__What the task requires__: Every line of the data must be copied exactly.

__Saved data entries__:
**********
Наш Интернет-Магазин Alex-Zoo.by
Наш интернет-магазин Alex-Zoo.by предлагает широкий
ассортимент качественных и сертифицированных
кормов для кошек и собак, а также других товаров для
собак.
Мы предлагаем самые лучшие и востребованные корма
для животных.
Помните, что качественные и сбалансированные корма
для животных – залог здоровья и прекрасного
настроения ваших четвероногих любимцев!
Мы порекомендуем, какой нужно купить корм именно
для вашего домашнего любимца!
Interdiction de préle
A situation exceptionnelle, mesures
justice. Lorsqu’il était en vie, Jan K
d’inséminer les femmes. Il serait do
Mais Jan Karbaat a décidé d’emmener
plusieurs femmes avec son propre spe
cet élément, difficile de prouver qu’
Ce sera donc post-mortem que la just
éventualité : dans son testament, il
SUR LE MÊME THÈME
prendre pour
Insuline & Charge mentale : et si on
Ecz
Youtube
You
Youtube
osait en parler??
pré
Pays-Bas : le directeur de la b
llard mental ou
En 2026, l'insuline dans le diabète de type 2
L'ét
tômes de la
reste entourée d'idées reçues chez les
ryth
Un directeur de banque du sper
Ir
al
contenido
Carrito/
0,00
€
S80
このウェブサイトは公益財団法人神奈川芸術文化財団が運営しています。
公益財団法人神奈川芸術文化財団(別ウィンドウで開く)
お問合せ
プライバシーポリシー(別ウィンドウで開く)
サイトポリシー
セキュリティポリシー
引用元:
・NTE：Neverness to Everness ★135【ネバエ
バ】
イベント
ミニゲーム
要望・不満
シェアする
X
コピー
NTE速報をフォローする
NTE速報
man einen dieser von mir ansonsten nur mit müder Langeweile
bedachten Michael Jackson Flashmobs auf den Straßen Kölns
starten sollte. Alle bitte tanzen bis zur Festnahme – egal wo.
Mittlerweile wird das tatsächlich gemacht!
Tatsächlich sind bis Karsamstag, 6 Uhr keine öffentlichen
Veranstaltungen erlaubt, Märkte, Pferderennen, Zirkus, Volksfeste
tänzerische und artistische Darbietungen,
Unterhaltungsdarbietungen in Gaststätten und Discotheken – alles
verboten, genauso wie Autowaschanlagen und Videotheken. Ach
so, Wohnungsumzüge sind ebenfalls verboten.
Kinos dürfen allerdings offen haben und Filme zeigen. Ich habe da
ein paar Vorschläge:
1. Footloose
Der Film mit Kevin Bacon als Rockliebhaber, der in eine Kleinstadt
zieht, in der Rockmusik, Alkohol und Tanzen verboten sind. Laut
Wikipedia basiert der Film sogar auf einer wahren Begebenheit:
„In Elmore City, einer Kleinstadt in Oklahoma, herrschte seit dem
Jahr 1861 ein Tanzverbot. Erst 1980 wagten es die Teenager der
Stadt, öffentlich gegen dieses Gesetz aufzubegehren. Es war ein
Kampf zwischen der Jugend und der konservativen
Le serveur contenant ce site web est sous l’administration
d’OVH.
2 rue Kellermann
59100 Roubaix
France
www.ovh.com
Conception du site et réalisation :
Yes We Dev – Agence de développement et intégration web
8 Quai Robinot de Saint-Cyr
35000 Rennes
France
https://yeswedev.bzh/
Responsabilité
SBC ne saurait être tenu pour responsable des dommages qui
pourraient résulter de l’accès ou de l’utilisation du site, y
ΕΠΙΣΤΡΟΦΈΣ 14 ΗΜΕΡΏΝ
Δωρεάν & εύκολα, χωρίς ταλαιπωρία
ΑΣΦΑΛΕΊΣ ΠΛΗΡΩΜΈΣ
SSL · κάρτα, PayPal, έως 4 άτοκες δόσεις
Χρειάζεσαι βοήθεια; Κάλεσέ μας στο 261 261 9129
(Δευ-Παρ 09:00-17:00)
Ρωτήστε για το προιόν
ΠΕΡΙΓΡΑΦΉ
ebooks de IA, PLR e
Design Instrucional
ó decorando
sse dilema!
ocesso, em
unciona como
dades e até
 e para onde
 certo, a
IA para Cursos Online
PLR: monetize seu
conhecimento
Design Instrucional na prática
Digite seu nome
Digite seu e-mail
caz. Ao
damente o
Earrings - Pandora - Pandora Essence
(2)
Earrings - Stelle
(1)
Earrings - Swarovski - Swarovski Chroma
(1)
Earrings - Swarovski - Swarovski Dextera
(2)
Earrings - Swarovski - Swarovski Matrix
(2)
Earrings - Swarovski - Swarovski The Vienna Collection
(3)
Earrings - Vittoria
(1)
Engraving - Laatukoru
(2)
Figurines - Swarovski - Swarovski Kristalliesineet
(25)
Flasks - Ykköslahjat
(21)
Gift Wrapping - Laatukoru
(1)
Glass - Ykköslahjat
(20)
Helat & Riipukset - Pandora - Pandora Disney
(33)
**********
__Reply to the exercise__:
Наш Интернет-Магазин Alex-Zoo.by
Наш интернет-магазин Alex-Zoo.by предлагает широкий
ассортимент качественных и сертифицированных
кормов для кошек и собак, а также других товаров для
собак.
Мы предлагаем самые лучшие и востребованные корма
для животных.
Помните, что качественные и сбалансированные корма
для животных – залог здоровья и прекрасного
настроения ваших четвероногих любимцев!
Мы порекомендуем, какой нужно купить корм именно
для вашего домашнего любимца!
Interdiction de préle
A situation exceptionnelle, mesures
justice. Lorsqu’il était en vie, Jan K
d’inséminer les femmes. Il serait do
Mais Jan Karbaat a décidé d’emmener
plusieurs femmes avec son propre spe
cet élément, difficile de prouver qu’
Ce sera donc post-mortem que la just
éventualité : dans son testament, il
SUR LE MÊME THÈME
prendre pour
Insuline & Charge mentale : et si on
Ecz
Youtube
You
Youtube
osait en parler??
pré
Pays-Bas : le directeur de la b
llard mental ou
En 2026, l'insuline dans le diabète de type 2
L'ét
tômes de la
reste entourée d'idées reçues chez les
ryth
Un directeur de banque du sper
Ir
al
contenido
Carrito/
0,00
€
S80
このウェブサイトは公益財団法人神奈川芸術文化財団が運営しています。
公益財団法人神奈川芸術文化財団(別ウィンドウで開く)
お問合せ
プライバシーポリシー(別ウィンドウで開く)
サイトポリシー
セキュリティポリシー
引用元:
・NTE：Neverness to Everness ★135【ネバエ
バ】
イベント
ミニゲーム
要望・不満
シェアする
X
コピー
NTE速報をフォローする
NTE速報
man einen dieser von mir ansonsten nur mit müder Langeweile
bedachten Michael Jackson Flashmobs auf den Straßen Kölns
starten sollte. Alle bitte tanzen bis zur Festnahme – egal wo.
Mittlerweile wird das tatsächlich gemacht!
Tatsächlich sind bis Karsamstag, 6 Uhr keine öffentlichen
Veranstaltungen erlaubt, Märkte, Pferderennen, Zirkus, Volksfeste
tänzerische und artistische Darbietungen,
Unterhaltungsdarbietungen in Gaststätten und Discotheken – alles
verboten, genauso wie Autowaschanlagen und Videotheken. Ach
so, Wohnungsumzüge sind ebenfalls verboten.
Kinos dürfen allerdings offen haben und Filme zeigen. Ich habe da
ein paar Vorschläge:
1. Footloose
Der Film mit Kevin Bacon als Rockliebhaber, der in eine Kleinstadt
zieht, in der Rockmusik, Alkohol und Tanzen verboten sind. Laut
Wikipedia basiert der Film sogar auf einer wahren Begebenheit:
„In Elmore City, einer Kleinstadt in Oklahoma, herrschte seit dem
Jahr 1861 ein Tanzverbot. Erst 1980 wagten es die Teenager der
Stadt, öffentlich gegen dieses Gesetz aufzubegehren. Es war ein
Kampf zwischen der Jugend und der konservativen
Le serveur contenant ce site web est sous l’administration
d’OVH.
2 rue Kellermann
59100 Roubaix
France
www.ovh.com
Conception du site et réalisation :
Yes We Dev – Agence de développement et intégration web
8 Quai Robinot de Saint-Cyr
35000 Rennes
France
https://yeswedev.bzh/
Responsabilité
SBC ne saurait être tenu pour responsable des dommages qui
pourraient résulter de l’accès ou de l’utilisation du site, y
ΕΠΙΣΤΡΟΦΈΣ 14 ΗΜΕΡΏΝ
Δωρεάν & εύκολα, χωρίς ταλαιπωρία
ΑΣΦΑΛΕΊΣ ΠΛΗΡΩΜΈΣ
SSL · κάρτα, PayPal, έως 4 άτοκες δόσεις
Χρειάζεσαι βοήθεια; Κάλεσέ μας στο 261 261 9129
(Δευ-Παρ 09:00-17:00)
Ρωτήστε για το προιόν
ΠΕΡΙΓΡΑΦΉ
ebooks de IA, PLR e
Design Instrucional
ó decorando
sse dilema!
ocesso, em
unciona como
dades e até
 e para onde
 certo, a
IA para Cursos Online
PLR: monetize seu
conhecimento
Design Instrucional na prática
Digite seu nome
Digite seu e-mail
caz. Ao
damente o
Earrings - Pandora - Pandora Essence
(2)
Earrings - Stelle
(1)
Earrings - Swarovski - Swarovski Chroma
(1)
Earrings - Swarovski - Swarovski Dextera
(2)
Earrings - Swarovski - Swarovski Matrix
(2)
Earrings - Swarovski - Swarovski The Vienna Collection
(3)
Earrings - Vittoria
(1)
Engraving - Laatukoru
(2)
Figurines - Swarovski - Swarovski Kristalliesineet
(25)
Flasks - Ykköslahjat
(21)
Gift Wrapping - Laatukoru
(1)
Glass - Ykköslahjat
(20)
Helat & Riipukset - Pandora - Pandora Disney
(33)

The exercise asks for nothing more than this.